• TRAVAIL À FAIRE:
Renvoyez sans aucune modification toutes les lignes de la liste ci-dessous, de la première à la dernière.

• LISTE:
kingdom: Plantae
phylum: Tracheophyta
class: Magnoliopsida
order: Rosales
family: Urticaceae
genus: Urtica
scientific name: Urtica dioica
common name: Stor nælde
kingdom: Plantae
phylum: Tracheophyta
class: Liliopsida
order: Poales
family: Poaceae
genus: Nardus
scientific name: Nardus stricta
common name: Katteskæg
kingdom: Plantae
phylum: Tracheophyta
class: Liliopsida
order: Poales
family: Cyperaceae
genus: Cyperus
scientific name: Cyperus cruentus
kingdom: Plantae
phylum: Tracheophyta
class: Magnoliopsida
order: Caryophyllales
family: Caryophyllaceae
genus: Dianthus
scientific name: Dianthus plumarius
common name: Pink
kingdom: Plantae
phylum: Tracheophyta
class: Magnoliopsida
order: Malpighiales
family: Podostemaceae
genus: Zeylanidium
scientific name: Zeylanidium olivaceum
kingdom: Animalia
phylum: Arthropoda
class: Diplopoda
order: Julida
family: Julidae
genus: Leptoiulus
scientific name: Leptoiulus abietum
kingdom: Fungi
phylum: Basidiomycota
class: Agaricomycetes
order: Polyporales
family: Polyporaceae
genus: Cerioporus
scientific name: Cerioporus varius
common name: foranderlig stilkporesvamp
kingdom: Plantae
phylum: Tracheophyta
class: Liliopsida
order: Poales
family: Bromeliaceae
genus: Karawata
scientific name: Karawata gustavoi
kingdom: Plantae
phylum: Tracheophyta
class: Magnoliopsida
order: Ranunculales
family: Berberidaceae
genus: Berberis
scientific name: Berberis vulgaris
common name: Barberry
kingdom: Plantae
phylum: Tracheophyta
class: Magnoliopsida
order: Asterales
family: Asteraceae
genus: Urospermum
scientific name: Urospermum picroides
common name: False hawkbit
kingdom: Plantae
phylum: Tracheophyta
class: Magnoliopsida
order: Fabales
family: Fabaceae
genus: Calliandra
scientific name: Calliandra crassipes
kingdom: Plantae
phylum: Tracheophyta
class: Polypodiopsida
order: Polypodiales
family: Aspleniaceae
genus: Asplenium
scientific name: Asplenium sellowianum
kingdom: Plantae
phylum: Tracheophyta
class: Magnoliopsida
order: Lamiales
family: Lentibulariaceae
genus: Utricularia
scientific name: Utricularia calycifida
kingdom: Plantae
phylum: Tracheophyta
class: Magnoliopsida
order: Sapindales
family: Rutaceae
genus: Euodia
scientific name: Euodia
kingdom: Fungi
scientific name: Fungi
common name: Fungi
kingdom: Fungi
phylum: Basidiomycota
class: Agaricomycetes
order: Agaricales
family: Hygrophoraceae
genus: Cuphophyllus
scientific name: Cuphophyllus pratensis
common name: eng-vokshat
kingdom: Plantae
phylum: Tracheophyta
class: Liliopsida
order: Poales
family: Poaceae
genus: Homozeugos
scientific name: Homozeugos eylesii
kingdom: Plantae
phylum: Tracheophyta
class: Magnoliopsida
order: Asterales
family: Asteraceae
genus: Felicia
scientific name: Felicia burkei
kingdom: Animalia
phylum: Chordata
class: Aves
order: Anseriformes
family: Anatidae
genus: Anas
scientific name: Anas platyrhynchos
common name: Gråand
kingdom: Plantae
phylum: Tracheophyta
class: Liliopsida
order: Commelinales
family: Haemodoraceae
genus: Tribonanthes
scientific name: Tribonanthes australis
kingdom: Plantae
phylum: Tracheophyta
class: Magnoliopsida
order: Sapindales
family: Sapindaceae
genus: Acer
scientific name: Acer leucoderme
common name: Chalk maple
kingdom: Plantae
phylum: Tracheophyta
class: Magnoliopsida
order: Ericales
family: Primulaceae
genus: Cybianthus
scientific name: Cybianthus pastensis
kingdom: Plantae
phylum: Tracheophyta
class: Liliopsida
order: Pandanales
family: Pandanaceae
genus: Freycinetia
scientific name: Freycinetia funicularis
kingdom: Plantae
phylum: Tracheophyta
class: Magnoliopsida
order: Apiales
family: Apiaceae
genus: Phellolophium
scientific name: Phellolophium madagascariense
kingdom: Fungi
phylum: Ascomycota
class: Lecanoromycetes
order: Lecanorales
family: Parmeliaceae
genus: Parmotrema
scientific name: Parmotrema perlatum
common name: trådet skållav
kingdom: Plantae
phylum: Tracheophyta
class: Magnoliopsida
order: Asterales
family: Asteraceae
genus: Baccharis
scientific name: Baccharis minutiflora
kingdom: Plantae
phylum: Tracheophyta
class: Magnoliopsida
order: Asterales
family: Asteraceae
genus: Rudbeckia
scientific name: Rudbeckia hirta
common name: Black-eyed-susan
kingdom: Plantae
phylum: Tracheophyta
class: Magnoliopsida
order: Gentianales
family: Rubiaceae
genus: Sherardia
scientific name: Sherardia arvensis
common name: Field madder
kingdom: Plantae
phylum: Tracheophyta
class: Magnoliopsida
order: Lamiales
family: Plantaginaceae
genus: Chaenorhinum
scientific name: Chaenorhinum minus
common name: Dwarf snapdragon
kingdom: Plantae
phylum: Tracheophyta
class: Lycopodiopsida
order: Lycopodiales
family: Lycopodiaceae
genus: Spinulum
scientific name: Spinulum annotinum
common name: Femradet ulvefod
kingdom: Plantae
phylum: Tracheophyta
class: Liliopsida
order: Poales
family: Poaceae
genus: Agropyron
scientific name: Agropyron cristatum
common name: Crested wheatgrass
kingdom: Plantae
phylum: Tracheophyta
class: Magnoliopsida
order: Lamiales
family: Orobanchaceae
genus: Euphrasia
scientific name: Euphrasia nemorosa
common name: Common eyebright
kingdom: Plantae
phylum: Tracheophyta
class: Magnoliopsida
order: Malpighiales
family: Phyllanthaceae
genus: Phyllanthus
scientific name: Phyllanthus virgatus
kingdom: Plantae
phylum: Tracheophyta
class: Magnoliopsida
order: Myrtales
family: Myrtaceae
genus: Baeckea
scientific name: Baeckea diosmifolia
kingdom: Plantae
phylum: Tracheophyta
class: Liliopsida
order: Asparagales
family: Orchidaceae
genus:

• RÉSULTAT:
kingdom: Plantae
phylum: Tracheophyta
class: Magnoliopsida
order: Rosales
family: Urticaceae
genus: Urtica
scientific name: Urtica dioica
common name: Stor nælde
kingdom: Plantae
phylum: Tracheophyta
class: Liliopsida
order: Poales
family: Poaceae
genus: Nardus
scientific name: Nardus stricta
common name: Katteskæg
kingdom: Plantae
phylum: Tracheophyta
class: Liliopsida
order: Poales
family: Cyperaceae
genus: Cyperus
scientific name: Cyperus cruentus
kingdom: Plantae
phylum: Tracheophyta
class: Magnoliopsida
order: Caryophyllales
family: Caryophyllaceae
genus: Dianthus
scientific name: Dianthus plumarius
common name: Pink
kingdom: Plantae
phylum: Tracheophyta
class: Magnoliopsida
order: Malpighiales
family: Podostemaceae
genus: Zeylanidium
scientific name: Zeylanidium olivaceum
kingdom: Animalia
phylum: Arthropoda
class: Diplopoda
order: Julida
family: Julidae
genus: Leptoiulus
scientific name: Leptoiulus abietum
kingdom: Fungi
phylum: Basidiomycota
class: Agaricomycetes
order: Polyporales
family: Polyporaceae
genus: Cerioporus
scientific name: Cerioporus varius
common name: foranderlig stilkporesvamp
kingdom: Plantae
phylum: Tracheophyta
class: Liliopsida
order: Poales
family: Bromeliaceae
genus: Karawata
scientific name: Karawata gustavoi
kingdom: Plantae
phylum: Tracheophyta
class: Magnoliopsida
order: Ranunculales
family: Berberidaceae
genus: Berberis
scientific name: Berberis vulgaris
common name: Barberry
kingdom: Plantae
phylum: Tracheophyta
class: Magnoliopsida
order: Asterales
family: Asteraceae
genus: Urospermum
scientific name: Urospermum picroides
common name: False hawkbit
kingdom: Plantae
phylum: Tracheophyta
class: Magnoliopsida
order: Fabales
family: Fabaceae
genus: Calliandra
scientific name: Calliandra crassipes
kingdom: Plantae
phylum: Tracheophyta
class: Polypodiopsida
order: Polypodiales
family: Aspleniaceae
genus: Asplenium
scientific name: Asplenium sellowianum
kingdom: Plantae
phylum: Tracheophyta
class: Magnoliopsida
order: Lamiales
family: Lentibulariaceae
genus: Utricularia
scientific name: Utricularia calycifida
kingdom: Plantae
phylum: Tracheophyta
class: Magnoliopsida
order: Sapindales
family: Rutaceae
genus: Euodia
scientific name: Euodia
kingdom: Fungi
scientific name: Fungi
common name: Fungi
kingdom: Fungi
phylum: Basidiomycota
class: Agaricomycetes
order: Agaricales
family: Hygrophoraceae
genus: Cuphophyllus
scientific name: Cuphophyllus pratensis
common name: eng-vokshat
kingdom: Plantae
phylum: Tracheophyta
class: Liliopsida
order: Poales
family: Poaceae
genus: Homozeugos
scientific name: Homozeugos eylesii
kingdom: Plantae
phylum: Tracheophyta
class: Magnoliopsida
order: Asterales
family: Asteraceae
genus: Felicia
scientific name: Felicia burkei
kingdom: Animalia
phylum: Chordata
class: Aves
order: Anseriformes
family: Anatidae
genus: Anas
scientific name: Anas platyrhynchos
common name: Gråand
kingdom: Plantae
phylum: Tracheophyta
class: Liliopsida
order: Commelinales
family: Haemodoraceae
genus: Tribonanthes
scientific name: Tribonanthes australis
kingdom: Plantae
phylum: Tracheophyta
class: Magnoliopsida
order: Sapindales
family: Sapindaceae
genus: Acer
scientific name: Acer leucoderme
common name: Chalk maple
kingdom: Plantae
phylum: Tracheophyta
class: Magnoliopsida
order: Ericales
family: Primulaceae
genus: Cybianthus
scientific name: Cybianthus pastensis
kingdom: Plantae
phylum: Tracheophyta
class: Liliopsida
order: Pandanales
family: Pandanaceae
genus: Freycinetia
scientific name: Freycinetia funicularis
kingdom: Plantae
phylum: Tracheophyta
class: Magnoliopsida
order: Apiales
family: Apiaceae
genus: Phellolophium
scientific name: Phellolophium madagascariense
kingdom: Fungi
phylum: Ascomycota
class: Lecanoromycetes
order: Lecanorales
family: Parmeliaceae
genus: Parmotrema
scientific name: Parmotrema perlatum
common name: trådet skållav
kingdom: Plantae
phylum: Tracheophyta
class: Magnoliopsida
order: Asterales
family: Asteraceae
genus: Baccharis
scientific name: Baccharis minutiflora
kingdom: Plantae
phylum: Tracheophyta
class: Magnoliopsida
order: Asterales
family: Asteraceae
genus: Rudbeckia
scientific name: Rudbeckia hirta
common name: Black-eyed-susan
kingdom: Plantae
phylum: Tracheophyta
class: Magnoliopsida
order: Gentianales
family: Rubiaceae
genus: Sherardia
scientific name: Sherardia arvensis
common name: Field madder
kingdom: Plantae
phylum: Tracheophyta
class: Magnoliopsida
order: Lamiales
family: Plantaginaceae
genus: Chaenorhinum
scientific name: Chaenorhinum minus
common name: Dwarf snapdragon
kingdom: Plantae
phylum: Tracheophyta
class: Lycopodiopsida
order: Lycopodiales
family: Lycopodiaceae
genus: Spinulum
scientific name: Spinulum annotinum
common name: Femradet ulvefod
kingdom: Plantae
phylum: Tracheophyta
class: Liliopsida
order: Poales
family: Poaceae
genus: Agropyron
scientific name: Agropyron cristatum
common name: Crested wheatgrass
kingdom: Plantae
phylum: Tracheophyta
class: Magnoliopsida
order: Lamiales
family: Orobanchaceae
genus: Euphrasia
scientific name: Euphrasia nemorosa
common name: Common eyebright
kingdom: Plantae
phylum: Tracheophyta
class: Magnoliopsida
order: Malpighiales
family: Phyllanthaceae
genus: Phyllanthus
scientific name: Phyllanthus virgatus
kingdom: Plantae
phylum: Tracheophyta
class: Magnoliopsida
order: Myrtales
family: Myrtaceae
genus: Baeckea
scientific name: Baeckea diosmifolia
kingdom: Plantae
phylum: Tracheophyta
class: Liliopsida
order: Asparagales
family: Orchidaceae
genus:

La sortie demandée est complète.